Taiwan has emerged as the most dangerous flashpoint in the growing U.S.-China rivalry. Chinese attacks on Taiwan, to protect Beijing’s so called “core interests,” are in China’s strategy. Beijing considers an attack on Taiwan as a near sea operation. The PLAN’s new strategy dismisses the timing issue and justifies the war efforts as defensive in nature, even though Chinese warships may have to open fire first. The new strategy and transformations require the PLAN to build a combat fleet capable of winning naval battles in an offensive, amphibious landing campaign again Taiwan. During the 2020s, Beijing strengthened multi-agent naval services, including the China Coast Guard (CCG) and Chinese maritime militia. The PLAN closely coordinated with its sister services for similar strategic goals.
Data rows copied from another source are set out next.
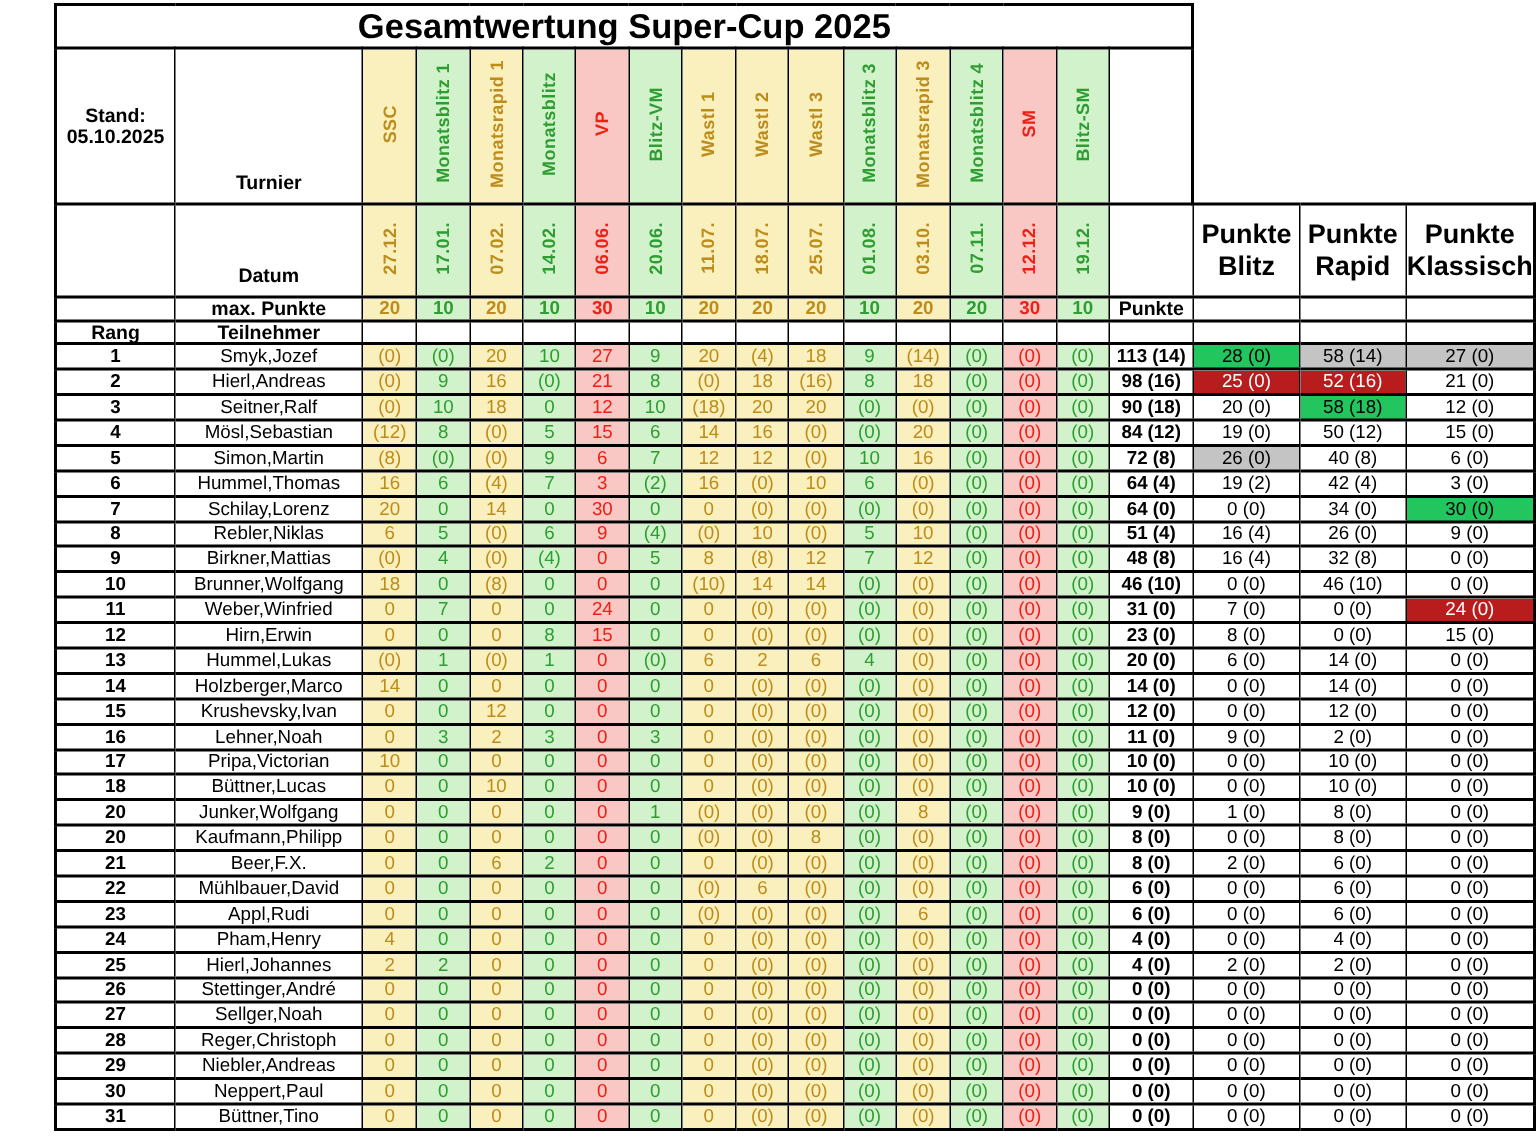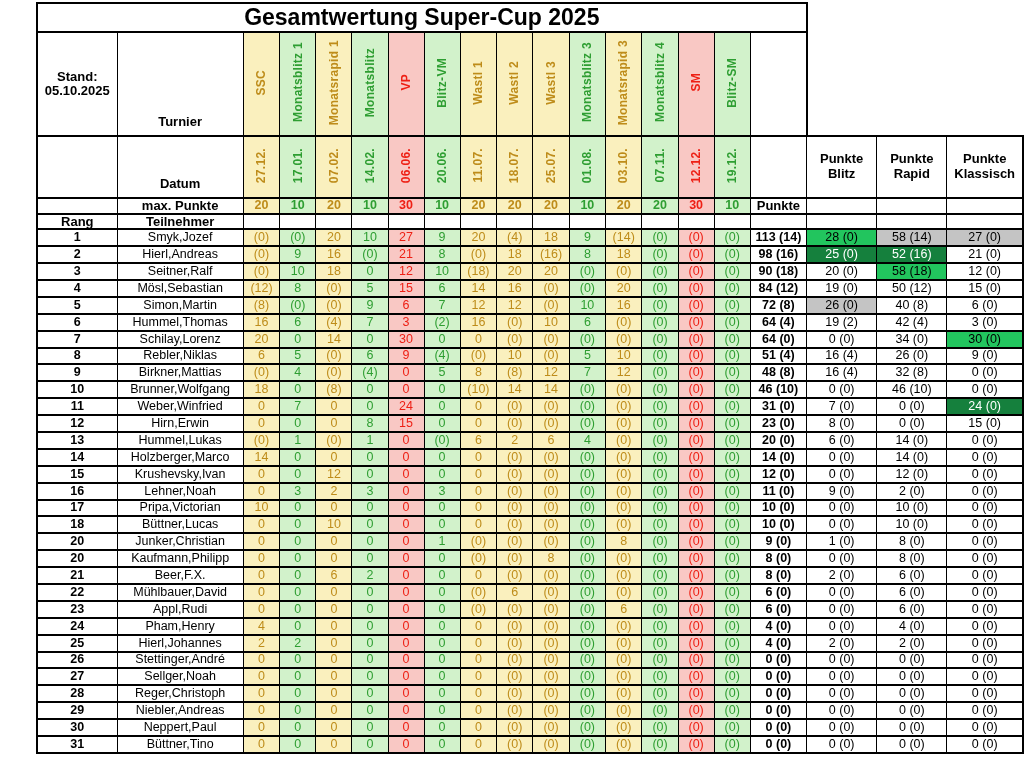--- a/index.html
+++ b/index.html
@@ -24,7 +24,7 @@
   .stand-cell div{font-weight:bold;font-size:13px;}
   .vtext{display:inline-block;writing-mode:vertical-rl;transform:rotate(180deg);
          font-weight:bold;font-size:12px;letter-spacing:0.3px;}
-  .rightheads{font-weight:bold;font-size:13px;white-space:normal;line-height:1.15;}
+  .rightheads{font-weight:bold;font-size:18px;white-space:normal;line-height:1.15;}
   
   .c-rapid{background:#FAF0BE;color:#BE8C1A;}
   .c-blitz{background:#D2F2CB;color:#2E9E32;}

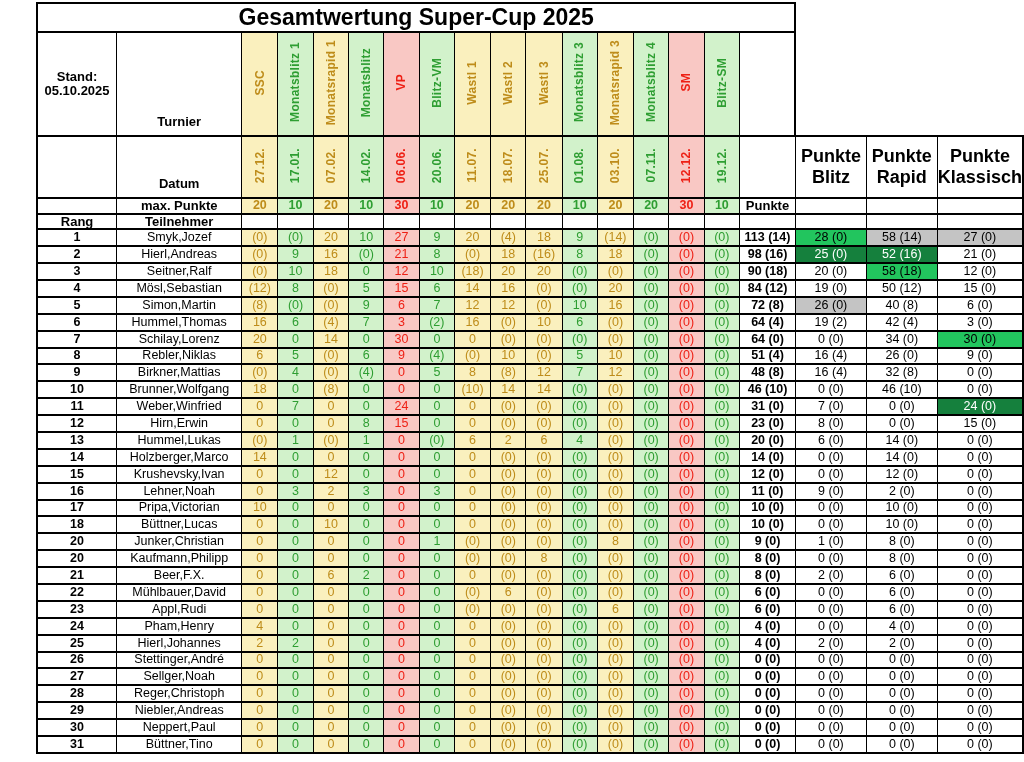--- a/index.html
+++ b/index.html
@@ -32,7 +32,7 @@
   
   .m-gold{background:#22c55e;color:#000;}
   .m-silver{background:#C4C4C4;color:#000;}
-  .m-bronze{background:#15803d;color:#fff;}
+  .m-bronze{background:#b91c1c;color:#fff;}
 </style>
 </head>
 <body>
Xi Jinping shifted China’s strategic position in the South China Sea and Pacific with an emphasis on far sea operations. For protection and attacks in far seas, the PLAN could use anti-aircraft carrier weapons, ship-based A2/AD systems, anti-ship ballistic missiles (ASBM), and nuclear submarines.
In line with the strategic requirements of mobile operations and multi-dimensional offense and defense, the PLAN has reoriented to trans-oceanic mobility. In the 2020s, China operates 90 maritime installations, 13 of which are owned by these Chinese state. Ten of them are suitable for a naval base, after the PLA established its first naval facility in Djibouti in 2017.
2025-2049 is the most important time-period for China’s rejuvenation, as well as when the PLAN will reach the milestone of being a world-class navy.